The ground truth exposed in this modality is a set of facial landmarks that conforms to the MediaPipe standard.

This modality consists of the following file:

Relevant file

Location

face_dense_keypoints.json

key_points folder

dense_keypoints.json

This file contains the locations of each of 468 landmarks on the face of the generated human subject in the scene. These keypoints conform to the MediaPipe facial landmark standard.

Image1 Image2

The locations (left) and numbering (right) of the 468 facial landmarks developed by MediaPipe. Sources: https://arxiv.org/abs/1907.06724 and https://github.com/google/mediapipe/blob/a908d668c730da128dfa8d9f6bd25d519d006692/mediapipe/modules/face_geometry/data/canonical_face_model_uv_visualization.png

The file uses the following format:

{
    "version": "2.0.0",
    "face": {
        "standard": {
            // 468 keypoints defining the contours of the face
        }
    }
}

Objects and fields:

  • version: String. Version tracking for this file. Whenever you access this file in a datapoint, make sure to check that the version matches what you expect it to be; otherwise its format and fields may not be recognized.

  • standard: Object. This object contains 468 objects, each identifying a specific keypoint on the face. The keypoint objects are named “0” through “467”, and each one has the same format:

    "66": {
       "global_3d": {
          "x": 0.009309491142630577,
          "y": -0.043830640614032745,
          "z": 0.07293474674224854
       },
       "pixel_2d": {
          "x": 692,
          "y": 548
       },
       "is_visible": "true"
    
    • global_3d: Object. Contains a set of three Floats giving the location of the keypoint in global coordinates: “x”, “y”, and “z”. See About our coordinate systems for details.

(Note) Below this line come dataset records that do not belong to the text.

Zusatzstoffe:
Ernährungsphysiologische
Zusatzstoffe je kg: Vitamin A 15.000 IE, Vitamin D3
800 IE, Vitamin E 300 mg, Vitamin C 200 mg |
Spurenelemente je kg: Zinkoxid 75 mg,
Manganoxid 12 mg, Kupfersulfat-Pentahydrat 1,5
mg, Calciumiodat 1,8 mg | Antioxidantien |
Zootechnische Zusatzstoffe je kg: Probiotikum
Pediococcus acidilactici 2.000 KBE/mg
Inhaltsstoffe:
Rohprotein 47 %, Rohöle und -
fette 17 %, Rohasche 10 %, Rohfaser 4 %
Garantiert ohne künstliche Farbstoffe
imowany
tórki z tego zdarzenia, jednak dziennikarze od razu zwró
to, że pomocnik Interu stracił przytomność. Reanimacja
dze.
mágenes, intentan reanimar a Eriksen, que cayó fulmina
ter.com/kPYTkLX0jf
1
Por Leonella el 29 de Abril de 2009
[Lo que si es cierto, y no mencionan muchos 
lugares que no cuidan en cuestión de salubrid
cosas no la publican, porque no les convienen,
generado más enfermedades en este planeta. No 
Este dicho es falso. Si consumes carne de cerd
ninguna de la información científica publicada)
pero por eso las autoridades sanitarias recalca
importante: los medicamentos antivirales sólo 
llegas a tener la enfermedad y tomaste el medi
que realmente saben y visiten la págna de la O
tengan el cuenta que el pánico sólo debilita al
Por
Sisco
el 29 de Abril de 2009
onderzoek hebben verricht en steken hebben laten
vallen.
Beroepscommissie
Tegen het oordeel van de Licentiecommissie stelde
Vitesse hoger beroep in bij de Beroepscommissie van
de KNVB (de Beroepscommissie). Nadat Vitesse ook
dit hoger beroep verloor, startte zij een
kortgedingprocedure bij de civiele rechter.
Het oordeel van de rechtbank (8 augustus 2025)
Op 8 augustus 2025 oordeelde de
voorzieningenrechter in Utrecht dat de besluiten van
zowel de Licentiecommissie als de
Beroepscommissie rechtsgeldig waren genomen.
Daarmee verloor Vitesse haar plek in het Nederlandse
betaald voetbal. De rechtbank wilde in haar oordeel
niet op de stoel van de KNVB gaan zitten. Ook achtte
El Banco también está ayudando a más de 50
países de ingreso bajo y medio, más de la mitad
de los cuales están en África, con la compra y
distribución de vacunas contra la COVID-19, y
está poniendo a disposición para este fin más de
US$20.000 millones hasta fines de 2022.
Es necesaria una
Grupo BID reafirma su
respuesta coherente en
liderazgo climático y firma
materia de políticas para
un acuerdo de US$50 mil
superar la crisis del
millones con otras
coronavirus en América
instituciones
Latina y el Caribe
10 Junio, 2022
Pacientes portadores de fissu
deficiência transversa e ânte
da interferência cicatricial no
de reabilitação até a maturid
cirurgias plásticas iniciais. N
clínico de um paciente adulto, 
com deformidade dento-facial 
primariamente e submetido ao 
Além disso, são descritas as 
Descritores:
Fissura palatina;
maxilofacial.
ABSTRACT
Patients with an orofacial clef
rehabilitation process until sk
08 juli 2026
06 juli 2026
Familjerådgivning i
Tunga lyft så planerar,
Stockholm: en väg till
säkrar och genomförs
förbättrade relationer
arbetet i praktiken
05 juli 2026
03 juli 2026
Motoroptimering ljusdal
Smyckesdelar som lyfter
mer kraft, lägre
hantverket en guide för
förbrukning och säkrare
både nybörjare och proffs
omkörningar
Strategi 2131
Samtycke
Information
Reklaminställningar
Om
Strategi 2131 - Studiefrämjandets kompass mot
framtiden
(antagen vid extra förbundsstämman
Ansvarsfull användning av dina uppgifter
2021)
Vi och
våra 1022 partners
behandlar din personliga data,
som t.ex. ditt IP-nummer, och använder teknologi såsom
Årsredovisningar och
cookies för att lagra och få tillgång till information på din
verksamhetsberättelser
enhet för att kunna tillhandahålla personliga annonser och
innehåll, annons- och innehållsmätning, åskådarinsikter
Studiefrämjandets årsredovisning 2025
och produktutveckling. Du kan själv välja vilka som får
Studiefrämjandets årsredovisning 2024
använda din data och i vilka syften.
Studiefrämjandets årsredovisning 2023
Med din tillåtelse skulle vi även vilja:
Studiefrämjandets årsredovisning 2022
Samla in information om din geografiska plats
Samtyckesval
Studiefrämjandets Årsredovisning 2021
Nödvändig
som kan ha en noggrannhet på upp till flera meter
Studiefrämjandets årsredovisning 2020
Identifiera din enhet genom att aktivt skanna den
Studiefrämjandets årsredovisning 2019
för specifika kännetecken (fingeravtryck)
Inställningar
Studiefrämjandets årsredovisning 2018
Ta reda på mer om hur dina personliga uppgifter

    • pixel_2d: Object. Contains a set of two Ints giving the x and y coordinates of the keypoint in the images produced by this camera. See About our coordinate systems for details.

    • is_visible: Boolean. Indicates whether the keypoint is visible in the images produced by this camera. The value of this field is false if the keypoint is outside the frame, is on the wrong side of the face, or is blocked from the camera’s view by another object. Otherwise the value is true.

Using this ground truth, you can train your model to recognize individual facial landmarks, trace the outline of important parts of the face, and verify the accuracy of the network against reality. See https://github.com/DatagenTech/dgutils/blob/master/Notebooks/keypoints_bbox.ipynb for some examples on how to identify and display facial landmarks.

Because the coordinates of the subject in the scene remain the same regardless of lighting conditions and background imagery, only one MediaPipe keypoints file per camera is needed regardless of the number of lighting scenarios. If you have more than one camera in the scene, each camera folder has its own MediaPipe keypoints file; the 3D coordinates in each of these files will be the same, but different keypoints may be visible to different cameras and the 2D coordinates (representing where the landmarks are in the rendered image) will differ.